BEGIN DATA TO USE

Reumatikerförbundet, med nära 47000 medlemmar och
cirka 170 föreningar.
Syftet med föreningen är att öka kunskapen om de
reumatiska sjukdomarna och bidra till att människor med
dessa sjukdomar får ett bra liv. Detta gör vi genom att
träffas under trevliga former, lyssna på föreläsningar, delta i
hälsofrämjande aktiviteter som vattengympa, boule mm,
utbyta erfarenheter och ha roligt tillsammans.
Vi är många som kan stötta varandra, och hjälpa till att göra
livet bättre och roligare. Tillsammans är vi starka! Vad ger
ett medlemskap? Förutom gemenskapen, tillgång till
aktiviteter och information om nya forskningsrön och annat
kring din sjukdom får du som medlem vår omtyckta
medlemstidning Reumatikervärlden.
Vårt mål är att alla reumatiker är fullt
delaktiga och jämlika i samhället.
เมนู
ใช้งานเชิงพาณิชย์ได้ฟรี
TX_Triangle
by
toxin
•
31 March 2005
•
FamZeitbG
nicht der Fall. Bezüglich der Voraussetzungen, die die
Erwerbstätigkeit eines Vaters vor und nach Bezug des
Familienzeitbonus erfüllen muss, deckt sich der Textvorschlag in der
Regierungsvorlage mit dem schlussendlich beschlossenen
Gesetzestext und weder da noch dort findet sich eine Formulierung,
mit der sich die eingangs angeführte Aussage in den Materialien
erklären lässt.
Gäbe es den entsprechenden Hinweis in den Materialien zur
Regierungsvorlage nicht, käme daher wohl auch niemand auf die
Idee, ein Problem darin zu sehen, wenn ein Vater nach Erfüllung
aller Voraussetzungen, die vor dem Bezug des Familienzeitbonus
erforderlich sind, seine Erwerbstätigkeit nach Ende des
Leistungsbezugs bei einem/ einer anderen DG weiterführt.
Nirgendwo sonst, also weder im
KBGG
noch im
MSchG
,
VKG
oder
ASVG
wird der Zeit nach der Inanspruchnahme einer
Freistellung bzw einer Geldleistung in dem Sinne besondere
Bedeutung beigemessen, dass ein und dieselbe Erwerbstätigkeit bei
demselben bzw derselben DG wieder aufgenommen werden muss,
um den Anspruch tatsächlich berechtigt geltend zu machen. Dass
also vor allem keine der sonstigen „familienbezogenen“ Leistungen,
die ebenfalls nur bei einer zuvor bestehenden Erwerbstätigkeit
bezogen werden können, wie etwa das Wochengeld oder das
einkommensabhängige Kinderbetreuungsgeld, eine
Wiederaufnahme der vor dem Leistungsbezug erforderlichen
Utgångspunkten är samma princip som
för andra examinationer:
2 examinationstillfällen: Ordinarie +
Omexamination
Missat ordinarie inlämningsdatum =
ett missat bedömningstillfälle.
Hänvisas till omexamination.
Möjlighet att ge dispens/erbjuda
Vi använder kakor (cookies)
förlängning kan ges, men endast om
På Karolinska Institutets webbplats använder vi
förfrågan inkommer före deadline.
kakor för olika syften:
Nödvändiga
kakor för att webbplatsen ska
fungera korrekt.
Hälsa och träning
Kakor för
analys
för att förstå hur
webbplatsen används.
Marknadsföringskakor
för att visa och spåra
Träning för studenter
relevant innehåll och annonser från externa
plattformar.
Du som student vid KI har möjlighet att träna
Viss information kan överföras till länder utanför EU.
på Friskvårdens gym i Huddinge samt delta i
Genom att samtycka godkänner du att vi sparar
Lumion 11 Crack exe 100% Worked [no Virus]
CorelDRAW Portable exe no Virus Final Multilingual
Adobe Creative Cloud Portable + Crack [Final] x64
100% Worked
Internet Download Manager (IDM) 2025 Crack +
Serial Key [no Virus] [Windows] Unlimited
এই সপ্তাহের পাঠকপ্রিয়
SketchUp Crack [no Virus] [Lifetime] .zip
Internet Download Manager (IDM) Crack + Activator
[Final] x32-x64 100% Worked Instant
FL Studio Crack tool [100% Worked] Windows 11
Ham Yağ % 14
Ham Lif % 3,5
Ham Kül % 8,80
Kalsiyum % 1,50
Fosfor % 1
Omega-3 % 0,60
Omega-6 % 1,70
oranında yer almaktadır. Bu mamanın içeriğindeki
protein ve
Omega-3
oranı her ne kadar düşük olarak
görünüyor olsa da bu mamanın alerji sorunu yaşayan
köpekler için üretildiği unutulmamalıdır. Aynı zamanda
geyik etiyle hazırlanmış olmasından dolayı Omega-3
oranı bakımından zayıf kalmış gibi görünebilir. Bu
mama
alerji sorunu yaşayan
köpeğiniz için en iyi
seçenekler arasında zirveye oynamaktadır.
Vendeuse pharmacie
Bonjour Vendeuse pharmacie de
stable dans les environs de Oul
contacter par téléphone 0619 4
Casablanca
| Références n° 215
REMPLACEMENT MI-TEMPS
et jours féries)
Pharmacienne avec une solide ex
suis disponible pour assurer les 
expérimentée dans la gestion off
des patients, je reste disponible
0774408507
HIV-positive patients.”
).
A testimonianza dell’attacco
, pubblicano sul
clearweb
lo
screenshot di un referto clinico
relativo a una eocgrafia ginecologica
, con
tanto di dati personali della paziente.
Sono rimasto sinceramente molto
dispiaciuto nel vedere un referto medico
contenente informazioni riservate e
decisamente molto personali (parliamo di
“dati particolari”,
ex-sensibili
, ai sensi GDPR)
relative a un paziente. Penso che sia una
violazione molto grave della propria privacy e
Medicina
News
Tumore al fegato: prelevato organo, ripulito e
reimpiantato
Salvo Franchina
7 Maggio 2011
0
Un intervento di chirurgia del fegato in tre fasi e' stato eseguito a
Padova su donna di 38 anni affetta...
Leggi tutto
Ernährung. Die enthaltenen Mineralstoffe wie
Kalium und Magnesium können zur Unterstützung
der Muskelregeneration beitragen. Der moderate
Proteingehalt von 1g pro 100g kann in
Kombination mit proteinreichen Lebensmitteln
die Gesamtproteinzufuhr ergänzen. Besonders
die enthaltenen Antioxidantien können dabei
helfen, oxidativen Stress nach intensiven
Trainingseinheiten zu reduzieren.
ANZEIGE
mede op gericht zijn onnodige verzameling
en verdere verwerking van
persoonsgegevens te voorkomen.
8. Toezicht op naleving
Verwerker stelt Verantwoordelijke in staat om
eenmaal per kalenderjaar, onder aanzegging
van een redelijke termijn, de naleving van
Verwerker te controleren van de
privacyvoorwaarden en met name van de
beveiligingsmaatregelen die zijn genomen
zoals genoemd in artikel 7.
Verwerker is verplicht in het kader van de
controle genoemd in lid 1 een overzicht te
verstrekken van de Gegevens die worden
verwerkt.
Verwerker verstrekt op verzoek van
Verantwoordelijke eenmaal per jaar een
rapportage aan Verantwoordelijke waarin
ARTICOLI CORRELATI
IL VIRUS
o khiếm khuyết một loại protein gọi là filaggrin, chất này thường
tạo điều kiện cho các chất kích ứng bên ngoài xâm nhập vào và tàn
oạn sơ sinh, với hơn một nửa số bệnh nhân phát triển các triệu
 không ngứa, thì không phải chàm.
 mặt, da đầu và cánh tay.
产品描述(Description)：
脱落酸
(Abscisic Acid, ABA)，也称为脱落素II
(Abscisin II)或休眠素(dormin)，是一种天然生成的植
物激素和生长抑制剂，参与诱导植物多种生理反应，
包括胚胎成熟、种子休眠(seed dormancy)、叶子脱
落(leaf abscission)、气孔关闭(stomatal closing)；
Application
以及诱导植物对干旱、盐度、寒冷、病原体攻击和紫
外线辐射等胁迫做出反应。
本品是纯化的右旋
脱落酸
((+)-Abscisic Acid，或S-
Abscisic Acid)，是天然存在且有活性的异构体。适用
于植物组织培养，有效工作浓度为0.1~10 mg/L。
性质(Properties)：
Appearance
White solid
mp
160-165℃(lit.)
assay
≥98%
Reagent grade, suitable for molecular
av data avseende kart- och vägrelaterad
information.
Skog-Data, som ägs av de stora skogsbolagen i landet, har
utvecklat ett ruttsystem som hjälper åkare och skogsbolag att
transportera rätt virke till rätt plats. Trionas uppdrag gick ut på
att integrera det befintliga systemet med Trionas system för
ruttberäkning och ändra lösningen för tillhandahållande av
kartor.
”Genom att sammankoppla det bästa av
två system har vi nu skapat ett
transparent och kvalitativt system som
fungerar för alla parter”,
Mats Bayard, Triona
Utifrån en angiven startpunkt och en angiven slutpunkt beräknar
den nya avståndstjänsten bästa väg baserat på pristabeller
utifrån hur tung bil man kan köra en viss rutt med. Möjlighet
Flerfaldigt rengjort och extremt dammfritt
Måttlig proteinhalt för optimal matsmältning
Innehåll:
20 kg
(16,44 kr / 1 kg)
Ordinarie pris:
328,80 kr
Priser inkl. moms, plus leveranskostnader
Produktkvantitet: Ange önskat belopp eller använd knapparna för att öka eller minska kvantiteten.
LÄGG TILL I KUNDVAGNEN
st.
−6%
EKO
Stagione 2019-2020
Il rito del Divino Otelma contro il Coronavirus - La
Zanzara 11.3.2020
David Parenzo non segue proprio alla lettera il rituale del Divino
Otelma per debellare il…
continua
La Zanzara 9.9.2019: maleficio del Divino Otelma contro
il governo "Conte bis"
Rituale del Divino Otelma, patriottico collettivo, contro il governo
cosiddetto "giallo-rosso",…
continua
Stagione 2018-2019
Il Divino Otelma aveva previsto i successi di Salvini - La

END DATA TO USE

WHAT TO PRODUCE — Precisely reproduce the lines of the entries, beginning at the first and ending at the one containing "utbyta erfarenheter och". Add nothing.

RESULT OF THIS EXERCISE —
Reumatikerförbundet, med nära 47000 medlemmar och
cirka 170 föreningar.
Syftet med föreningen är att öka kunskapen om de
reumatiska sjukdomarna och bidra till att människor med
dessa sjukdomar får ett bra liv. Detta gör vi genom att
träffas under trevliga former, lyssna på föreläsningar, delta i
hälsofrämjande aktiviteter som vattengympa, boule mm,
utbyta erfarenheter och ha roligt tillsammans.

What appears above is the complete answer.